Something changed on this today, didn't it? I saw on Bleeding Cool, but I didn't quite understand what the news was. Has Marvel expanded this program, or just that they're now partnered with Comixology (and weren't they before)?

Anonymous said...

I thought the whole Utopia crossover was pretty lousy. The Dark X-Men was an interesting lineup, it had some great action scenes, and the X-Men Legacy tie-ins (with art by Dustin Weaver, I believe) were excellent. Unless I'm mistaken, Matt Fraction wrote that whole arc, including the Dark Avengers issues. He's another writer whose ensemble books simply don't do it for me.
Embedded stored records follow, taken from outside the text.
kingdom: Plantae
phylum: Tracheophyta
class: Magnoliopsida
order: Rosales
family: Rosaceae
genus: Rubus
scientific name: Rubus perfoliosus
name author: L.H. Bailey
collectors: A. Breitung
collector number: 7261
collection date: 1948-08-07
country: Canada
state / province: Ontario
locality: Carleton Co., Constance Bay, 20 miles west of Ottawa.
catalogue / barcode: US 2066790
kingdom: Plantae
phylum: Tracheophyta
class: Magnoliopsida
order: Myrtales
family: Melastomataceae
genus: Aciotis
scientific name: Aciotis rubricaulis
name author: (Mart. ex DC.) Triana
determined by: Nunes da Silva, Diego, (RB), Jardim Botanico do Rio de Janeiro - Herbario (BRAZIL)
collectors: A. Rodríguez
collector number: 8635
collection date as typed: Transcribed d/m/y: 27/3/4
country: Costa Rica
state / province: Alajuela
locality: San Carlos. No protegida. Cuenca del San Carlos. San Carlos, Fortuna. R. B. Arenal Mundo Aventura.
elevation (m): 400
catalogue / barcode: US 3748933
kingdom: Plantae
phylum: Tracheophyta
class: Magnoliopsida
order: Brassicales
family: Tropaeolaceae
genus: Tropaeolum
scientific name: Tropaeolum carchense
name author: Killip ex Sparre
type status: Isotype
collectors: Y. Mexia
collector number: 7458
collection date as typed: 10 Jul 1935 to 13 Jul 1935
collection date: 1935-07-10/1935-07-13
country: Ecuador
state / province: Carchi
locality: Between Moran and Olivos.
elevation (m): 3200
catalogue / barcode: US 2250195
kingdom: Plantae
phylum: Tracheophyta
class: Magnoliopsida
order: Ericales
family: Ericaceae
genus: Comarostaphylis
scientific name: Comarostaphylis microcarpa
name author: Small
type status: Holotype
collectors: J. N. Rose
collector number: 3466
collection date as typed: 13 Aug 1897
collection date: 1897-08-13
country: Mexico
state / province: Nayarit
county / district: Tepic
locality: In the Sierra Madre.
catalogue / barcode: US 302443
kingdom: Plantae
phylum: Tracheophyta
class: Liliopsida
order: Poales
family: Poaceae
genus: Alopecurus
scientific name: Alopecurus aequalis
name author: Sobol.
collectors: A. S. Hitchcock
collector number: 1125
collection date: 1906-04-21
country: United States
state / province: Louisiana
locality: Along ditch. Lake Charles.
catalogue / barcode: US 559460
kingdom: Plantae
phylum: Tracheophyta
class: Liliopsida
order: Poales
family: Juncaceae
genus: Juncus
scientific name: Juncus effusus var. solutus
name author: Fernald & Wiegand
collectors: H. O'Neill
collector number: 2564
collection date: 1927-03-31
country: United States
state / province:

I thought the Ares issue was by far the best of Dark Avengers. It was a far more complex portrayal of Ares than I would have expected from Bendis.

Matt Duarte said...

@collectededitions: I don't think this affects the MDCU at all. It just means that the comics available previously only on the Marvel app can now be accessed via the ComiXology website.

Anonymous said...

Any chance there's a review of the service itself forthcoming? Most of the reviews I've found online are a year or two outdated. Is the service still bad about giving you only odd parts of stories/series? Random issues? I'd pay money for access to full runs, but I refuse to subscribe if they're still only offering random pieces of arcs.

Ryan K Lindsay said...

@Anon - I didn't want to get into the whole functionality of the thing but I would say it is pretty good right now. Most storyarcs are complete, unless they are recent and haven't had the lastest issues updated, yet. Everything I read I could read in its entirety. Even the Defenders ending to Omega the Unknown was there, that was pretty cool.